→ WORK TASK
Report back the lines in this listing that carry the string "neck".

→ INPUT DATA
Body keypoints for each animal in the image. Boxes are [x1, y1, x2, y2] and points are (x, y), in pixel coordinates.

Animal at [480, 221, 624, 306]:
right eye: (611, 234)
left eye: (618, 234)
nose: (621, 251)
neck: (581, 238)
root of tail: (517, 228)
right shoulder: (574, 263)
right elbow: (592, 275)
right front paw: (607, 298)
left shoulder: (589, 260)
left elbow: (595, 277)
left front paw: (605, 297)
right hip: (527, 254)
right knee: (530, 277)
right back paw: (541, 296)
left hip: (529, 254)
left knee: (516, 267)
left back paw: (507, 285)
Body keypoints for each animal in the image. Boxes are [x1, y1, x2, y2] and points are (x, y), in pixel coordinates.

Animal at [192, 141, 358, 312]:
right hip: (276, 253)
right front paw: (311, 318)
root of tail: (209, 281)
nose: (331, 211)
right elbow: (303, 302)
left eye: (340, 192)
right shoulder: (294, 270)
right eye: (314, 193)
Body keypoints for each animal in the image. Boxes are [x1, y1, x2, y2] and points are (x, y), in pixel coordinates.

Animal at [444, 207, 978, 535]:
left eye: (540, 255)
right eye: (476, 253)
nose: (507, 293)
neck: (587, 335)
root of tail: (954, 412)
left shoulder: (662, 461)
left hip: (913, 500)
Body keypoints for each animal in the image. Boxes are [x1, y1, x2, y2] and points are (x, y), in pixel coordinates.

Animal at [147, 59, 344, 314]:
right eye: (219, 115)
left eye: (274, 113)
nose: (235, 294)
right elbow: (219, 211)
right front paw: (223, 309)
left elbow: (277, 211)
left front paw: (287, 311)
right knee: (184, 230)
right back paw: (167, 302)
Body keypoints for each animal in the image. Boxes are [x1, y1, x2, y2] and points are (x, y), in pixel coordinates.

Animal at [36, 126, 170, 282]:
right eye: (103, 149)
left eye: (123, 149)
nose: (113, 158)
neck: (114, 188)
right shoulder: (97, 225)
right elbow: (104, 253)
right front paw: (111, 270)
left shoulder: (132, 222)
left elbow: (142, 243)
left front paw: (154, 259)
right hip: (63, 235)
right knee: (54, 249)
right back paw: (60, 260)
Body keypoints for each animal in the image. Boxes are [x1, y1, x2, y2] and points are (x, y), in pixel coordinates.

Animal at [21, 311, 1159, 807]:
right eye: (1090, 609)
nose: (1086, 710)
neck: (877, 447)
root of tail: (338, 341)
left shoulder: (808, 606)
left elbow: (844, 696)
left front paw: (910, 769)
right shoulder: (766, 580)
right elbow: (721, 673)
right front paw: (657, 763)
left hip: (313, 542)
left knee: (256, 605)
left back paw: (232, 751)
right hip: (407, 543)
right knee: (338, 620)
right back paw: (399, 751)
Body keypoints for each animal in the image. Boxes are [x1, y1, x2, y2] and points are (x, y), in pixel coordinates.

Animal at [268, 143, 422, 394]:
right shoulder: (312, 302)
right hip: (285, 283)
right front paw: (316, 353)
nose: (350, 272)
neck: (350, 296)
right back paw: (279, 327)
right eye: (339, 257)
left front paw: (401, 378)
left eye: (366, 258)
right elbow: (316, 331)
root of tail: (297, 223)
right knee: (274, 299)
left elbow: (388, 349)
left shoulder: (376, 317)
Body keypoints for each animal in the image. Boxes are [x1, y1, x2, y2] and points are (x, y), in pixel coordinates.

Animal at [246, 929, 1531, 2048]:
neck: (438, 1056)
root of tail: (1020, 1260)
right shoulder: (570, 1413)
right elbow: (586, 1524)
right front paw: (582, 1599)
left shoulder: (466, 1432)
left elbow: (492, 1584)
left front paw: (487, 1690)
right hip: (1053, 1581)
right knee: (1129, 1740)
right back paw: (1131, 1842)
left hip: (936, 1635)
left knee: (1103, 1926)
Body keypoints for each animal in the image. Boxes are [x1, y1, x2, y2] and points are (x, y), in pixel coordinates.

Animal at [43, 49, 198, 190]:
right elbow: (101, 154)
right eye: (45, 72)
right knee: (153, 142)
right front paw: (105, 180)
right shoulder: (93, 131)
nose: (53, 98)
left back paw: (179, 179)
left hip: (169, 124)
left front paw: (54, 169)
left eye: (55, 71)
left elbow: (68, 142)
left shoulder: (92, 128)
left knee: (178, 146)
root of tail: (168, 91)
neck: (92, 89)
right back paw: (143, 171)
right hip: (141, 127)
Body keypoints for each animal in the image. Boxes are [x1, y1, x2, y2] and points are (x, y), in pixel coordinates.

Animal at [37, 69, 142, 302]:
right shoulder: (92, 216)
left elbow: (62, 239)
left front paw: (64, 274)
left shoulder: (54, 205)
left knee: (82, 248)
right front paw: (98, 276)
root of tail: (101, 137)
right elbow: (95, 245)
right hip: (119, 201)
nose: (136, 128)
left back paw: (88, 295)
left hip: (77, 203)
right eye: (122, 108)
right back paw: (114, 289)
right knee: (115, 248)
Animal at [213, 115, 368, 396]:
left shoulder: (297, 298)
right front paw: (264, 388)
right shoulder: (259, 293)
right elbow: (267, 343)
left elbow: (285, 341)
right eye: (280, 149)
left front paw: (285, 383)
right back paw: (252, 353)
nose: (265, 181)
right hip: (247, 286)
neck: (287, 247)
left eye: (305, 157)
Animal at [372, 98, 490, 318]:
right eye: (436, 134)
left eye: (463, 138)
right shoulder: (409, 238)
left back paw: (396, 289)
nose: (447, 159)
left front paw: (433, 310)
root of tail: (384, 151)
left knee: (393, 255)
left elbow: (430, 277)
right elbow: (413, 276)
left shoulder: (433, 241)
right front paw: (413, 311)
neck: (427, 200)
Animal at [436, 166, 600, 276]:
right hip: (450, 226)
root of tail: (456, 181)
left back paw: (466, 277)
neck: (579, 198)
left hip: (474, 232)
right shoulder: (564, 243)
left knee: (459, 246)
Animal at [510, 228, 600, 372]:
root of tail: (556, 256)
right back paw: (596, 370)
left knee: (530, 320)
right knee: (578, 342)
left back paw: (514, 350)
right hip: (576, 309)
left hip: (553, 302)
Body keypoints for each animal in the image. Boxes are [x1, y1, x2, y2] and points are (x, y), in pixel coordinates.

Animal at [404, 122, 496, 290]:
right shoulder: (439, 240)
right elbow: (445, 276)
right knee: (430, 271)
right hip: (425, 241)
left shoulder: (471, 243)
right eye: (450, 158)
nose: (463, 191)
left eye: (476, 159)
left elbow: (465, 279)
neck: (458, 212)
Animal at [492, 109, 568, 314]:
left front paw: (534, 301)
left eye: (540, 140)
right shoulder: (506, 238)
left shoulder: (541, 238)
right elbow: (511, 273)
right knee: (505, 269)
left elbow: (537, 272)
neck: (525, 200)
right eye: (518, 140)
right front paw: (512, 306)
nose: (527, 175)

→ RESULT OF THIS TASK
neck: (581, 238)
neck: (587, 335)
neck: (114, 188)
neck: (877, 447)
neck: (350, 296)
neck: (438, 1056)
neck: (92, 89)
neck: (287, 247)
neck: (427, 200)
neck: (579, 198)
neck: (458, 212)
neck: (525, 200)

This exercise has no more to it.